§ **Text**
Dr Morton described your developmental history as deplorable, characterised by deprivations and abuse. You had no supportive or stable emotional attachments in your early life to teach you appropriate life skills and you now suffer from that loss, which is no fault of yours. Your social and academic development was markedly impaired resulting in your use of violence as a coping mechanism for distress and expression of anger. Later your adolescence was unstable, marked by homelessness and participation in an antisocial peer group. I accept Dr Morton’s description as apposite. I also accept, as I said earlier, that your deprived and marginalised development is relevant in assessing the degree of your moral culpability for your offending.
I am persuaded that if you have any prospect of rehabilitation, it lies not so much in treatment for your diagnosed disorders as in recognition of the fact that you use violence and expression of anger to cope with distress and to respond to poor or adverse outcomes in matters that affect you. Your inability to maintain emotional stability and to form ongoing relationships will require that you become motivated to learn substantially different social and personal skills, especially when dealing with adversity. Abstaining from substance abuse in the long term is a critical goal for you and your social engagement skills must develop significantly to permit integration into the community in the future. You are likely to require ongoing psychiatric support in prison and will, in particular, need drug and alcohol counselling, anger management interventions and counselling about healthy relationships and your attitudes of violence towards women.
In determining the proper sentence for you, the principles of general and specific deterrence remains a primary object of a proper sentence. It is important that the sentence that I impose on you be of sufficient severity to make it clear that persons who contemplate indulging in the type of violent conduct that you did should expect to lose their right to live within society for a substantial period of time. It is also important that you contemplate the need for significant changes in your attitudes from those you have learned during your deprived and marginalised upbringing . It is clear that the community is intolerant of violent behaviour towards women and expects the courts to send a strong message that behaviour of this kind is totally unacceptable. Women in domestic situations are entitled to feel safe from the violently abusive behaviour of their ex-partners. The court’s denunciation of your conduct will be clear.

§ **What to work on**
- a) Decide whether each statement agrees with the sentencing remarks, answering yes or no and quoting the words that decide it: (i) The judge accepts Dr Morton's account of the offender's early life. (ii) The judge sees treatment for the diagnosed disorders as the main hope for rehabilitation. (iii) The offender will probably need continuing psychiatric support in prison.
- b) Continue the sentencing remarks, picking up after their final sentence.

§ **Dataset entries**
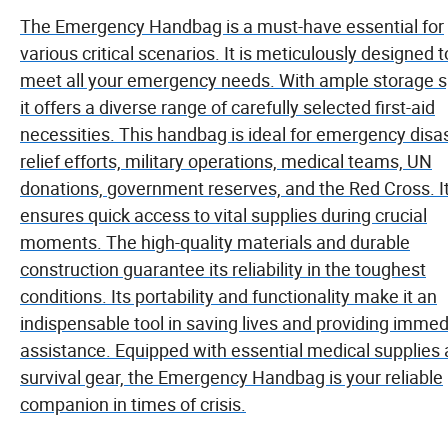
The Emergency Handbag is a must-have essential for
various critical scenarios. It is meticulously designed t
meet all your emergency needs. With ample storage 
it offers a diverse range of carefully selected first-aid
necessities. This handbag is ideal for emergency disa
relief efforts, military operations, medical teams, UN
donations, government reserves, and the Red Cross. I
ensures quick access to vital supplies during crucial
moments. The high-quality materials and durable
construction guarantee its reliability in the toughest
conditions. Its portability and functionality make it an
indispensable tool in saving lives and providing immed
assistance. Equipped with essential medical supplies
survival gear, the Emergency Handbag is your reliable
companion in times of crisis.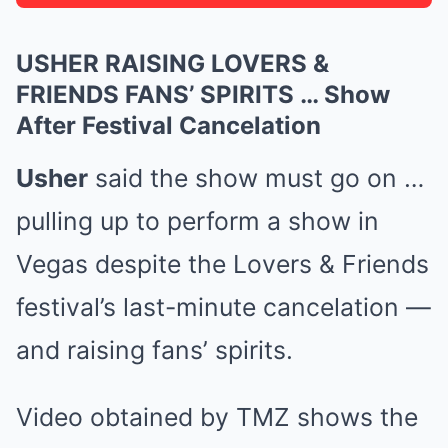
USHER RAISING LOVERS &
FRIENDS FANS’ SPIRITS … Show
After Festival Cancelation
Usher
said the show must go on …
pulling up to perform a show in
Vegas despite the Lovers & Friends
festival’s last-minute cancelation —
and raising fans’ spirits.
Video obtained by TMZ shows the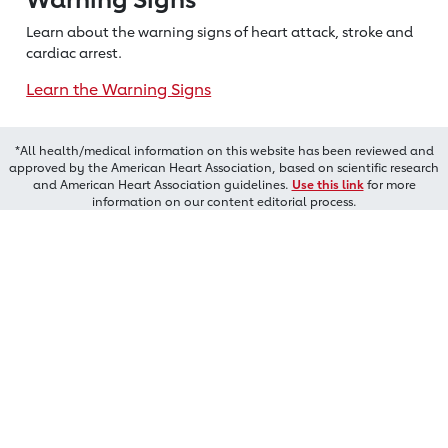
Learn about the warning signs of heart
attack, stroke and
cardiac arrest.
Learn the Warning Signs
*All health/medical information on this website has been reviewed and
approved by the American Heart Association, based on scientific research
and American Heart Association guidelines.
Use this link
for more
information on our content editorial process.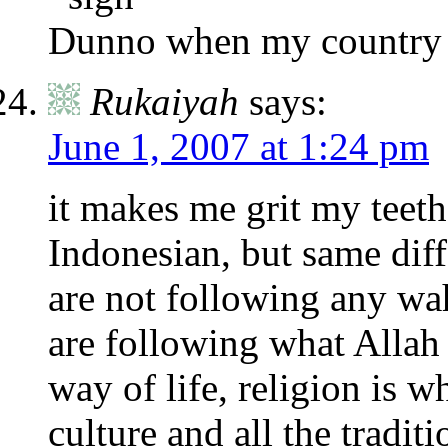
Dunno when my country c
Rukaiyah
says:
June 1, 2007 at 1:24 pm
it makes me grit my teeth 
Indonesian, but same diff
are not following any w
are following what Allah 
way of life, religion is w
culture and all the tradi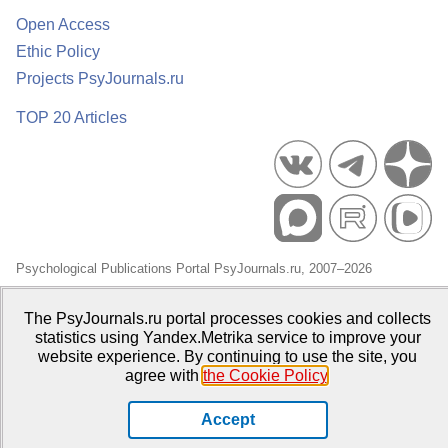
Open Access
Ethic Policy
Projects PsyJournals.ru
TOP 20 Articles
Psychological Publications Portal PsyJournals.ru, 2007–2026
Publisher:
Moscow State University of Psychology and Education
The PsyJournals.ru portal processes cookies and collects
Open Access Repository
statistics using Yandex.Metrika service to improve your
website experience. By continuing to use the site, you
agree with
the Cookie Policy
.
Accept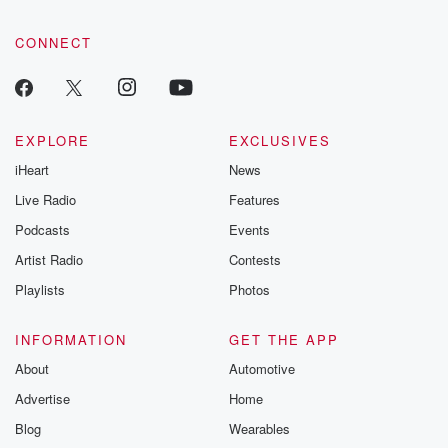
CONNECT
EXPLORE
EXCLUSIVES
iHeart
News
Live Radio
Features
Podcasts
Events
Artist Radio
Contests
Playlists
Photos
INFORMATION
GET THE APP
About
Automotive
Advertise
Home
Blog
Wearables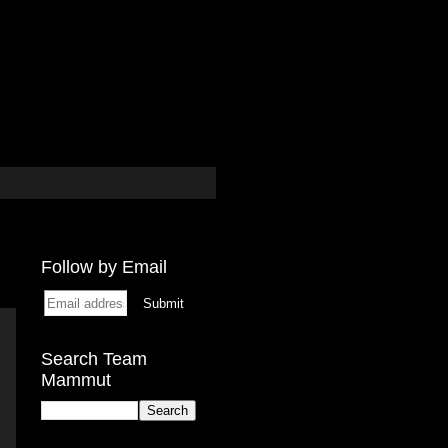
Follow by Email
Search Team
Mammut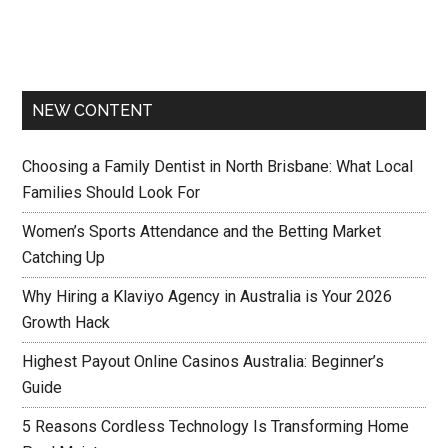
NEW CONTENT
Choosing a Family Dentist in North Brisbane: What Local
Families Should Look For
Women’s Sports Attendance and the Betting Market
Catching Up
Why Hiring a Klaviyo Agency in Australia is Your 2026
Growth Hack
Highest Payout Online Casinos Australia: Beginner’s
Guide
5 Reasons Cordless Technology Is Transforming Home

§ **Task-by-task outputs**
- a)
(i) Yes: "I accept Dr Morton’s description as apposite."
(ii) No: "it lies not so much in treatment for your diagnosed disorders as in recognition of the fact that you use violence and expression of anger to cope with distress"
(iii) Yes: "You are likely to require ongoing psychiatric support in prison"

- b)
I have also taken account of all of the submissions put by your counsel in mitigation, particularly your plea of guilty, your background circumstances and your prospects for rehabilitation and I have made an allowance for those considerations by reducing the sentence that I otherwise would have imposed.
I am required to impose a punishment that is limited to what is just in all of the circumstances and of a severity commensurate with the seriousness of your criminal conduct. Balancing all of these considerations as best as I am able, on the charge of intentionally causing serious injury to Danielle Mann you are convicted and I sentence you to a term of 10 years’ imprisonment.
The spark of a prospect of rehabilitation that I have identified will require careful support and monitoring if you are to integrate back into the community. A significant opportunity for supervision of your integration into the community is likely to be needed. You will become eligible for parole after 7 years.
Pursuant to s 6AAA, I declare that the sentence I would have imposed, but for your plea of guilty, would have been 11 years and 6 months.
I declare that you have spent 796 days in pre-sentence detention (not including today) and that this period be reckoned as already served under this sentence, and I direct that the fact of that declaration and its details be entered into the records of the court.
I grant the application that the saliva sample taken from you on 26 January 2012 be retained.